11. The method of claim 7 wherein the step of forming a buffer material comprises performing a deposition process to apply a layer of at least one of ZnO and ZnS over the absorber material.

12. The method of claim 7 wherein the first conductive oxide material comprises a zinc oxide film doped with boron to have sheet resistivity about 3 Ω per square and greater than 90% optical transparency for visible light.

13. The method of claim 7 wherein the step of disposing nanowires comprises spraying conductive nanowires to form a randomly aligned matrix covering about 1% of the surface area of the first conductive oxide material.

14. The method of claim 13 wherein the step of forming a second conductive oxide material comprises covering the nanowires to embed them within the combined layers of first and second conductive oxide material.

15. The method of claim 13 wherein the second conductive oxide material comprises zinc oxide having substantially the same doping level of boron as the first conductive oxide material.

16. A method for fabricating a solar cell structure comprising:

providing a substrate structure;

forming an absorber material overlying the substrate structure to form an upper surface region;

applying nanowires to the upper surface region with a coverage of at least 1%;

forming transparent conductor material over the nanowires to embed them within the transparent conductor material; and

the nanowires facilitating scattering of incident electromagnetic radiation and allowing the electromagnetic radiation to traverse the thickness of the transparent conductor material.

17. The method of claim 16 wherein the nanowires comprise one of silver, gold, aluminum, molybdenum, or tungsten.

18. The method of claim 16 wherein the transparent conductor is from about 1 to 3 microns thick.

19. The method of claim 16 wherein the absorber material comprises copper, indium and gallium.

20. The method of claim 16 wherein the step of applying comprises nanowires.

21. The method of claim 16 wherein the step of applying nanowires and the step of forming of the transparent conductor material occur substantially simultaneously.

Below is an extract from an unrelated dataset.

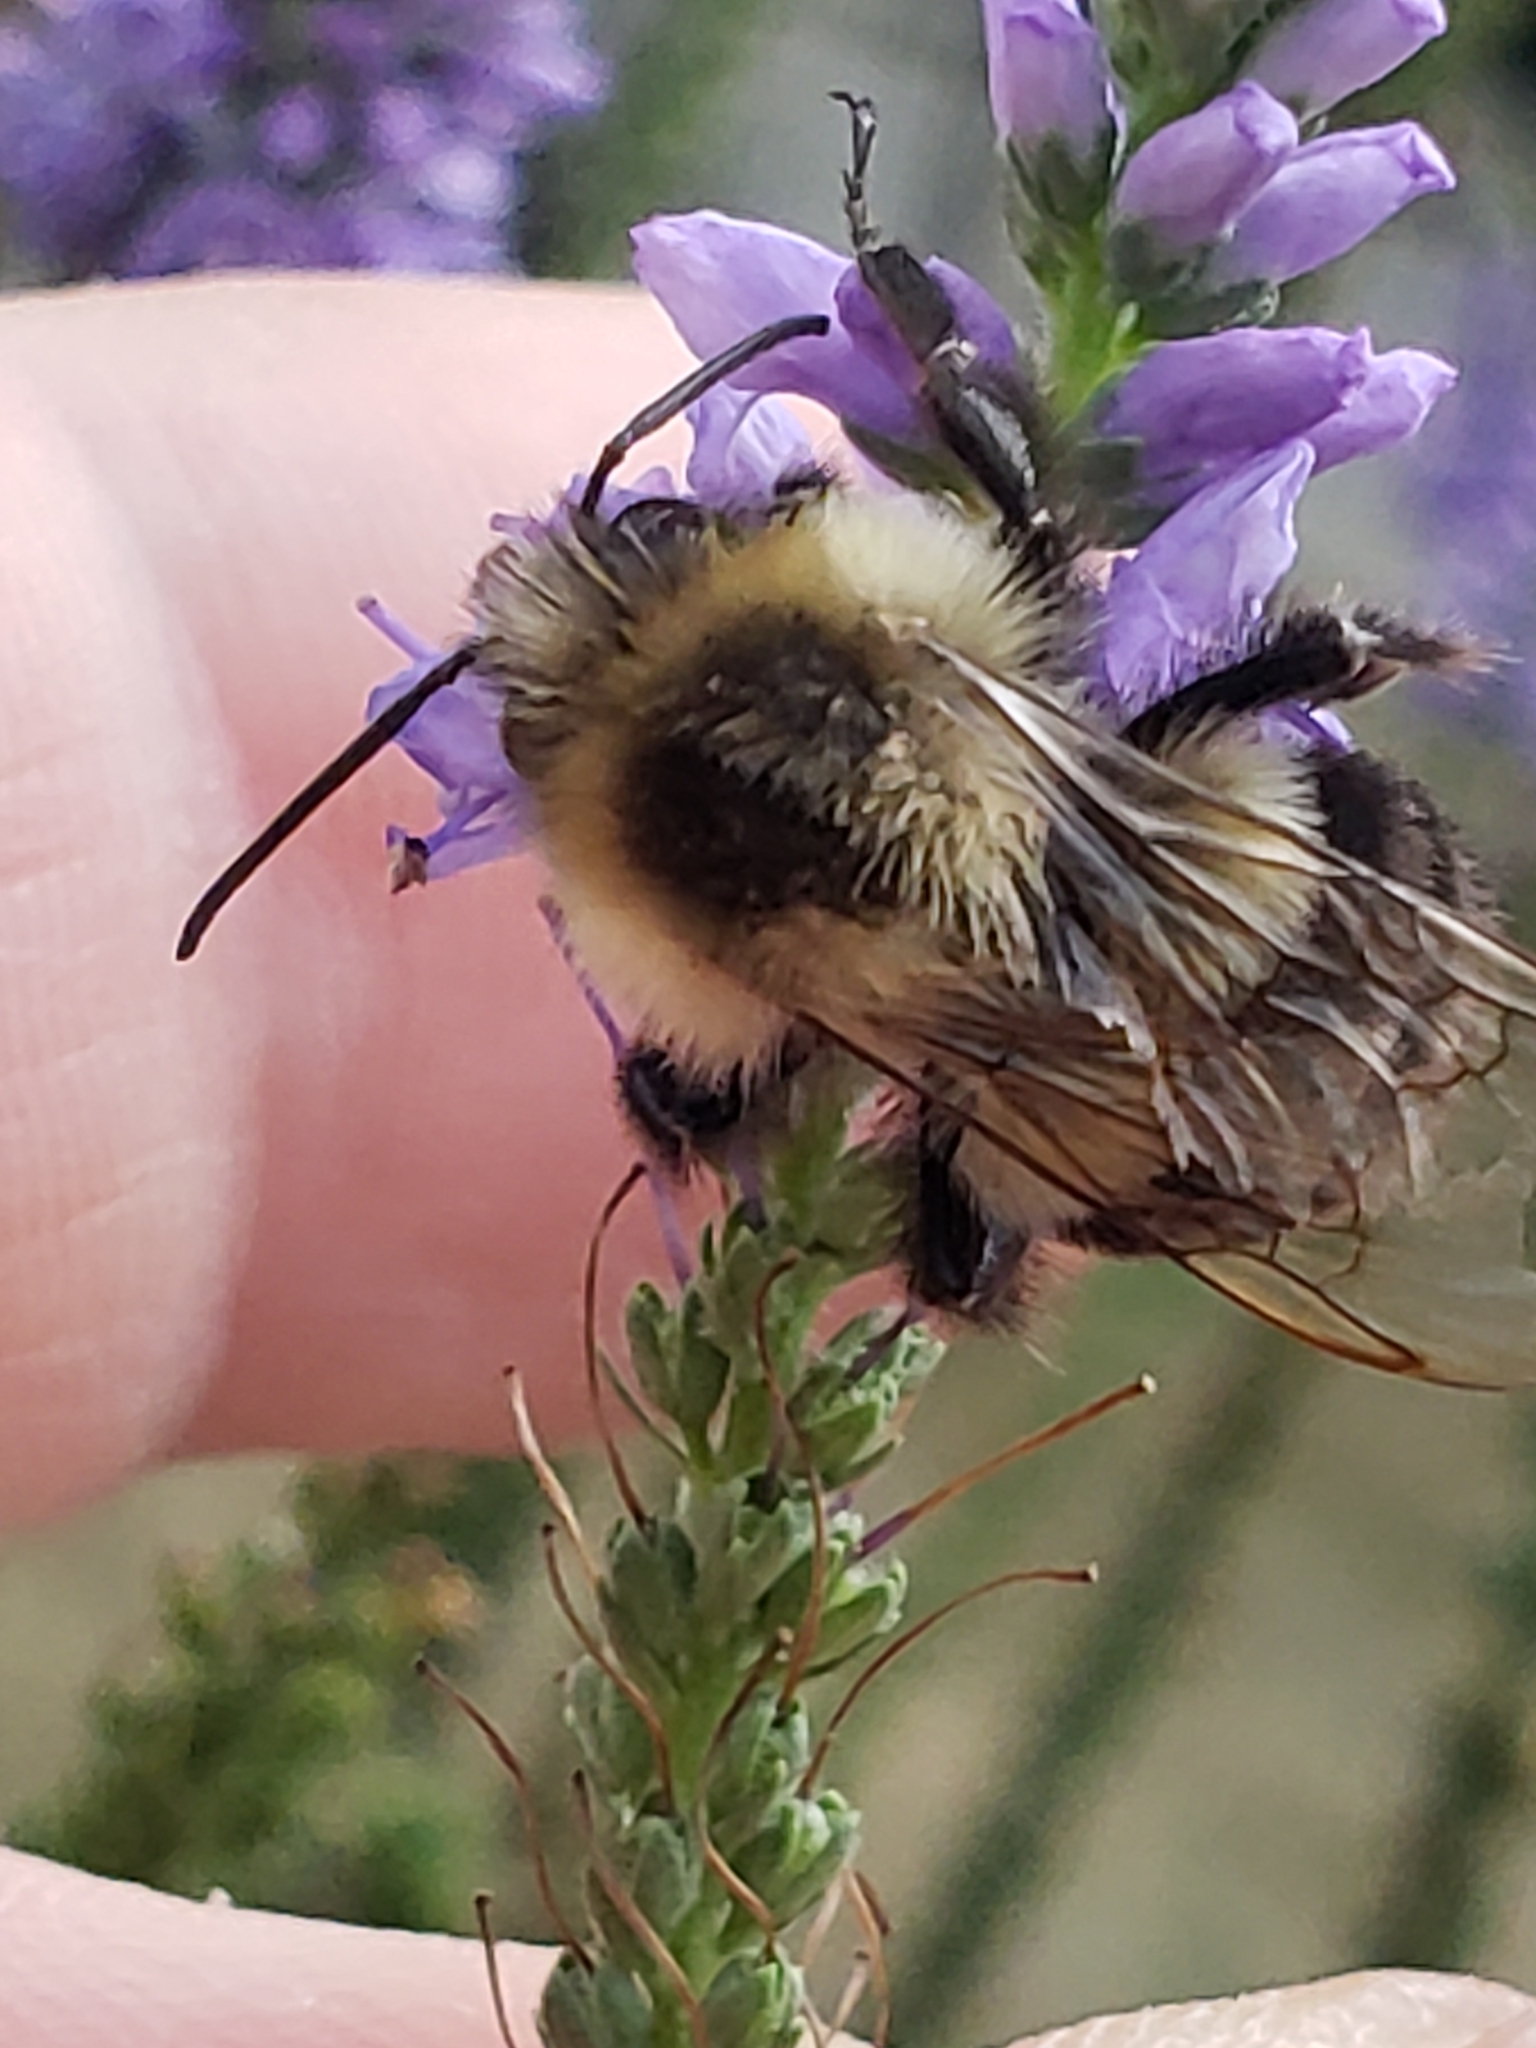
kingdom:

22. The method of claim 16 wherein the transparent conductor material has a sheet resistivity of less than about 3 ohms/square.

23. The method of claim 16 wherein transparent conductor material with the nanowires has a transparency of at least 90% of incident electromagnetic radiation between 350 nm and 1400 nm.

24. The method of claim 16 wherein the nanowires comprise an aligned array, a random mesh, a cross-linked matrix, or scattered individual wires.

25. The method of claim 16 wherein the nanowires comprise a material selected from metal, carbon, and organic material, and have a diameter of less than about 100 nm.

26. The method of claim 16 further comprising scribing the thickness of the transparent conductor material including the nanowires to form an electrode.